**INSTRUCTIONS FOR THE TASK:** The answer should consist of every line in the material below that has the word "newenvironment".
** MATERIAL PROVIDED follows **
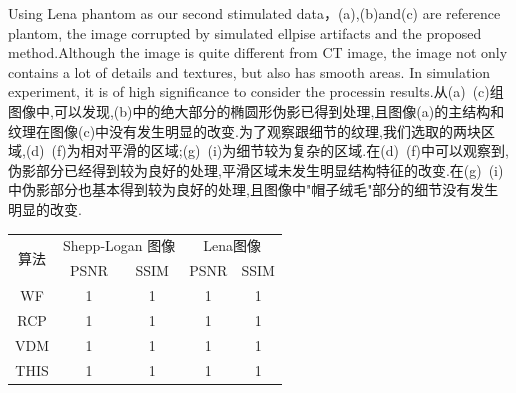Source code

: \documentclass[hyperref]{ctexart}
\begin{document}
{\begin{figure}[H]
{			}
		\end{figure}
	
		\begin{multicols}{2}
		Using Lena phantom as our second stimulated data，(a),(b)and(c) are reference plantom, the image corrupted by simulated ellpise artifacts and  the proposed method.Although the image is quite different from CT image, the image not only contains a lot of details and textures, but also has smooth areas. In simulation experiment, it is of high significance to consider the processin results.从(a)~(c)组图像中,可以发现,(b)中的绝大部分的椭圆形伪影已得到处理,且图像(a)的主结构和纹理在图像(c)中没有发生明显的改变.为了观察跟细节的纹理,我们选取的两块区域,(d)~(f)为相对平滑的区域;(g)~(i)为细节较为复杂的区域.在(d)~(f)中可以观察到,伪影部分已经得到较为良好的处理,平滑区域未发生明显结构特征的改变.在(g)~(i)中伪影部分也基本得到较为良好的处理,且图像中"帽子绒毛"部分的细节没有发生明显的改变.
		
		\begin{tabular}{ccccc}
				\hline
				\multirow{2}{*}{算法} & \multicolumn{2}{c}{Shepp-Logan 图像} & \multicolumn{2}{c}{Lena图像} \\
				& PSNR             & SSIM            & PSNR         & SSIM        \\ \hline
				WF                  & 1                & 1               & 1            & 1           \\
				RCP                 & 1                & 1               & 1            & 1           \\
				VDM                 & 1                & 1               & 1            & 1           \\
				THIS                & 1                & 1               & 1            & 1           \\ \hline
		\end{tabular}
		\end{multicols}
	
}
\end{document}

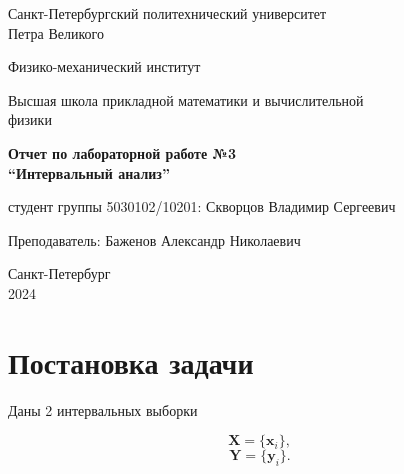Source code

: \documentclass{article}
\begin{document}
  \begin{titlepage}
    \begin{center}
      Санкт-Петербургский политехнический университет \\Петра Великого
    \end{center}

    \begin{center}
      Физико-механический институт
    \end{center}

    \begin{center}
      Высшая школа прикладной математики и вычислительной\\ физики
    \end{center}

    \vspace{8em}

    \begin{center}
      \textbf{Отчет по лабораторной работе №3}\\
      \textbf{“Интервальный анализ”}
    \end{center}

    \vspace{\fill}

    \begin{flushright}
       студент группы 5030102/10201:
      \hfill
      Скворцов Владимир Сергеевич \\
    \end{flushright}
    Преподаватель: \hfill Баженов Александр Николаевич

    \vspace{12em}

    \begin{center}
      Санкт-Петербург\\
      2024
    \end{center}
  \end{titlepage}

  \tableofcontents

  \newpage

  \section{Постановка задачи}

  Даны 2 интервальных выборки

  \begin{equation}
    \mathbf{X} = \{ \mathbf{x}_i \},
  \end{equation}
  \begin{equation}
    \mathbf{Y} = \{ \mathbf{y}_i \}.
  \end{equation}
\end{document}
** End of MATERIAL PROVIDED **
** MATERIAL PROVIDED follows **
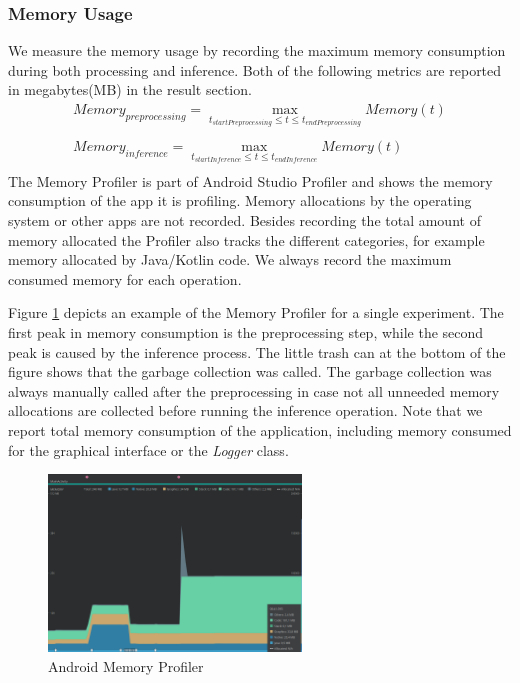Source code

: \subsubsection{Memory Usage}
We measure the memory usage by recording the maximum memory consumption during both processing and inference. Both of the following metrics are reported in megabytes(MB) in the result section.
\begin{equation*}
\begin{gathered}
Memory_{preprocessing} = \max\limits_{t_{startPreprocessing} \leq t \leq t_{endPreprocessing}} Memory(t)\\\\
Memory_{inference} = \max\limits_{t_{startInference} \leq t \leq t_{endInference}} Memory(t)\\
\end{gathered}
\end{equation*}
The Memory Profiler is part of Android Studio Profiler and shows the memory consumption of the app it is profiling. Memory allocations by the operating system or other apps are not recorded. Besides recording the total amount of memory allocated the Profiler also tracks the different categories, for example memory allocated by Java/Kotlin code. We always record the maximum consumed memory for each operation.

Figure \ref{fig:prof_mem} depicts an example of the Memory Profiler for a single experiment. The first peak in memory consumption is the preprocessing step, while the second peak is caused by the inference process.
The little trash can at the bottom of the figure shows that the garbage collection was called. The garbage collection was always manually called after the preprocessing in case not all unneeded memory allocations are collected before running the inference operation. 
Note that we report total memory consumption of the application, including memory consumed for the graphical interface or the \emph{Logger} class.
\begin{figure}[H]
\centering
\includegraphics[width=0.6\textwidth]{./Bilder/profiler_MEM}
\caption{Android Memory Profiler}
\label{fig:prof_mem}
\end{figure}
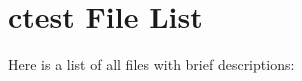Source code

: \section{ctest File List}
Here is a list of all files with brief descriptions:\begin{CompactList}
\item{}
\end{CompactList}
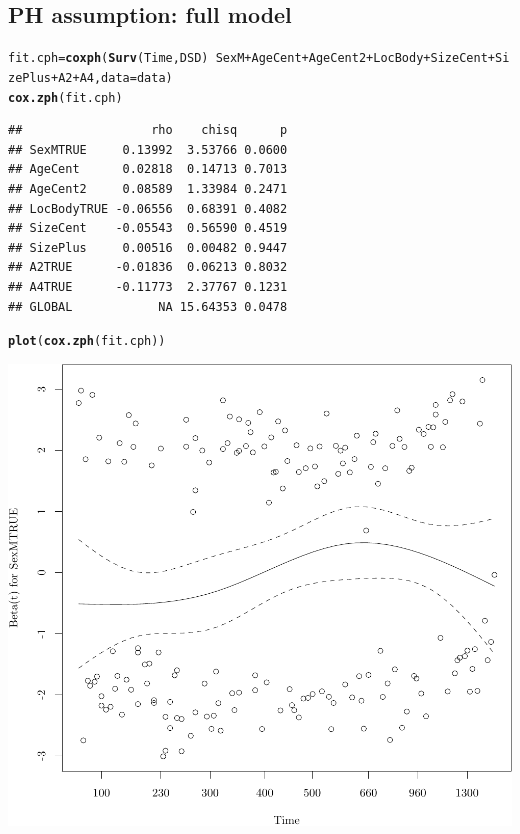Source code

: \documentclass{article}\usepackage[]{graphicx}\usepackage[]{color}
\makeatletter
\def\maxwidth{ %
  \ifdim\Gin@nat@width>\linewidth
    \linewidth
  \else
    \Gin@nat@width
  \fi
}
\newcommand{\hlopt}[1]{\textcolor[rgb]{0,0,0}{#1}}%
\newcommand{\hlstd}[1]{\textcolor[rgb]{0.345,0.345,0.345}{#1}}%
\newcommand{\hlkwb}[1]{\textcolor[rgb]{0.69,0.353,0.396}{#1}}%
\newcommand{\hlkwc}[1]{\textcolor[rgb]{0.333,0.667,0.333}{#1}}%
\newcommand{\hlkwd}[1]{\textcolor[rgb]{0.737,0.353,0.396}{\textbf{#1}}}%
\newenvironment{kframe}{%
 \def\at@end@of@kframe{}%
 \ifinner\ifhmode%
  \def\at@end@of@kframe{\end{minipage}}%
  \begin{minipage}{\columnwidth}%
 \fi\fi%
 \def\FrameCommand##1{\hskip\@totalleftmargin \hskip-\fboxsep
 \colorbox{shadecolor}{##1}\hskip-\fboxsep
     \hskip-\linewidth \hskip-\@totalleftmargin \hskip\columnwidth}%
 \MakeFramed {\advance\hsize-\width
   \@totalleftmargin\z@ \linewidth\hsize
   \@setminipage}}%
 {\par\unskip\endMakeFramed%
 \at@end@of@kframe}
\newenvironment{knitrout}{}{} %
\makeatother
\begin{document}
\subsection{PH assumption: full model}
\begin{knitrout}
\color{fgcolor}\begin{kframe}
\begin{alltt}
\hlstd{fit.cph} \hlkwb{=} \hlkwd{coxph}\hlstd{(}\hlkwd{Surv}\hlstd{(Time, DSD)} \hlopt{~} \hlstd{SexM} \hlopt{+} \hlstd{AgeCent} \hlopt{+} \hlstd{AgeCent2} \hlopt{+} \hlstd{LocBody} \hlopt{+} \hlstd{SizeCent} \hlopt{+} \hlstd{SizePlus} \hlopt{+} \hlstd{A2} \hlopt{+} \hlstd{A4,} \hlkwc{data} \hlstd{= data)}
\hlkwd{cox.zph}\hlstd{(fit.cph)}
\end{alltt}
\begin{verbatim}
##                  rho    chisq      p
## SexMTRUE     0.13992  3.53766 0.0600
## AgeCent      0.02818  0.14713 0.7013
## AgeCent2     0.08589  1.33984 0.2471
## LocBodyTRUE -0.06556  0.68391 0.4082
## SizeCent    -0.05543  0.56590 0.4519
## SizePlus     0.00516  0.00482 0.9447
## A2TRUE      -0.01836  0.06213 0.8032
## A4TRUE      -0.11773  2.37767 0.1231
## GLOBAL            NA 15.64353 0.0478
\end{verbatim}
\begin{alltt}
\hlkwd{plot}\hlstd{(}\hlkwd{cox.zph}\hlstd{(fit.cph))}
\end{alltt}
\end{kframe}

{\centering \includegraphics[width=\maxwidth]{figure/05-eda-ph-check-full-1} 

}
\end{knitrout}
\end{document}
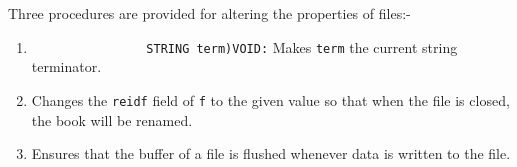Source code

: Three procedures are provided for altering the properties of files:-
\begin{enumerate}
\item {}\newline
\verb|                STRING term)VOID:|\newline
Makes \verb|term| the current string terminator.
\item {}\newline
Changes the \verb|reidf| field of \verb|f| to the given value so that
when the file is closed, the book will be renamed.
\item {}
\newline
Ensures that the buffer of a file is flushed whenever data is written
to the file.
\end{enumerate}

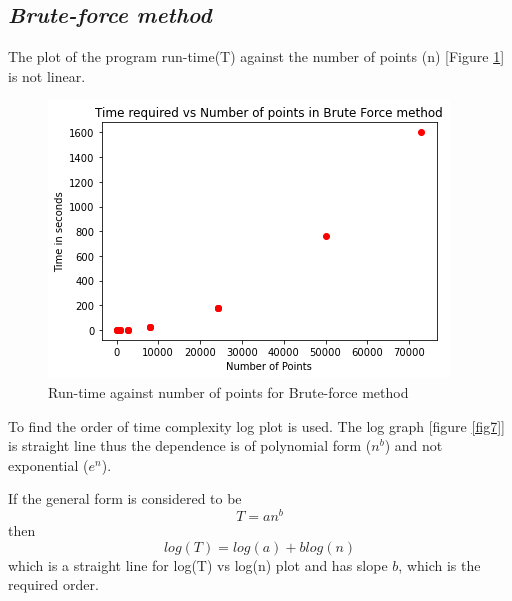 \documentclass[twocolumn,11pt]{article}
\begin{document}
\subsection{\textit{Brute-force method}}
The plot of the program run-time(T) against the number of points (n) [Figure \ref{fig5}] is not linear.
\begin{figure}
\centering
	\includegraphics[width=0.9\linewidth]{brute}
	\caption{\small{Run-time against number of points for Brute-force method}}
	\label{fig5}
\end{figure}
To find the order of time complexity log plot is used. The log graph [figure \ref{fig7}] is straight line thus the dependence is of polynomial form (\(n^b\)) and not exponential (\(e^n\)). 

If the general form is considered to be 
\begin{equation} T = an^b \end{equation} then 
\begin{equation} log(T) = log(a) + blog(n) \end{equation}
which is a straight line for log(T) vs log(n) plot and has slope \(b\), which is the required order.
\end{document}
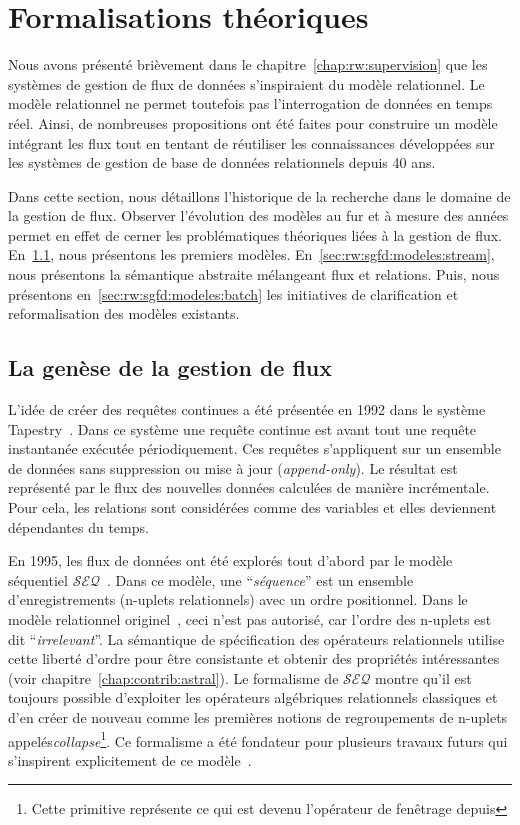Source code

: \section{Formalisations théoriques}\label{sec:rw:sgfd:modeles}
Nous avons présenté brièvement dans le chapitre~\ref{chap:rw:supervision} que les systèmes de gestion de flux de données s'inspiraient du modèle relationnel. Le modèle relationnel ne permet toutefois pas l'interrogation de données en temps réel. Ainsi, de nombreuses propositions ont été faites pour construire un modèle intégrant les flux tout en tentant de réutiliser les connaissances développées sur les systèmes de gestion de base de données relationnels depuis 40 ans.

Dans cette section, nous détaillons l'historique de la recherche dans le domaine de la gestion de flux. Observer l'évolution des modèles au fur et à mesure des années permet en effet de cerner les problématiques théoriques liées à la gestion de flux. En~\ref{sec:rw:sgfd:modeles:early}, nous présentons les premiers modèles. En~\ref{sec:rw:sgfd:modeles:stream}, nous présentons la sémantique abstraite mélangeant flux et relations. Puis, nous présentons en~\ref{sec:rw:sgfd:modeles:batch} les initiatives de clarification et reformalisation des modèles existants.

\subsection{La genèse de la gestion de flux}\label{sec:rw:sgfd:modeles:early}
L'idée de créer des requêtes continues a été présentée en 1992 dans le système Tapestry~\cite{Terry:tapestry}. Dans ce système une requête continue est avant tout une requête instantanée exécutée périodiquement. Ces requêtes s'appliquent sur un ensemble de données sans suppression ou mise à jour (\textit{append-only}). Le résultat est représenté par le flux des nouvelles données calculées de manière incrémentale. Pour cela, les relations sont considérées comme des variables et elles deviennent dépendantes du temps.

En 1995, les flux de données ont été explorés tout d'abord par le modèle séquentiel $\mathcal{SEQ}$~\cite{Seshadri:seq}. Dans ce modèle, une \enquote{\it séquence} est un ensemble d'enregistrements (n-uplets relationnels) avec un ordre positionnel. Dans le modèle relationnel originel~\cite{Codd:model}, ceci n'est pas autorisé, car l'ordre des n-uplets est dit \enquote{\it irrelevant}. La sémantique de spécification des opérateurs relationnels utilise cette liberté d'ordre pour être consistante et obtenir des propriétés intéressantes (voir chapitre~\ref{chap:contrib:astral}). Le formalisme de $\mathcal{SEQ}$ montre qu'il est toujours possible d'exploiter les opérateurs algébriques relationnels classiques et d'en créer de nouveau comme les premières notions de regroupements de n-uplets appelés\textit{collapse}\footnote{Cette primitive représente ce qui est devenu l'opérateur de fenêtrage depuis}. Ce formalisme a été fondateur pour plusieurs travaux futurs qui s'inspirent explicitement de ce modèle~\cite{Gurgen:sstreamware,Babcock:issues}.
** End of MATERIAL PROVIDED **
**YOUR SOLUTION:**
\newenvironment{kframe}{%
\newenvironment{knitrout}{}{} %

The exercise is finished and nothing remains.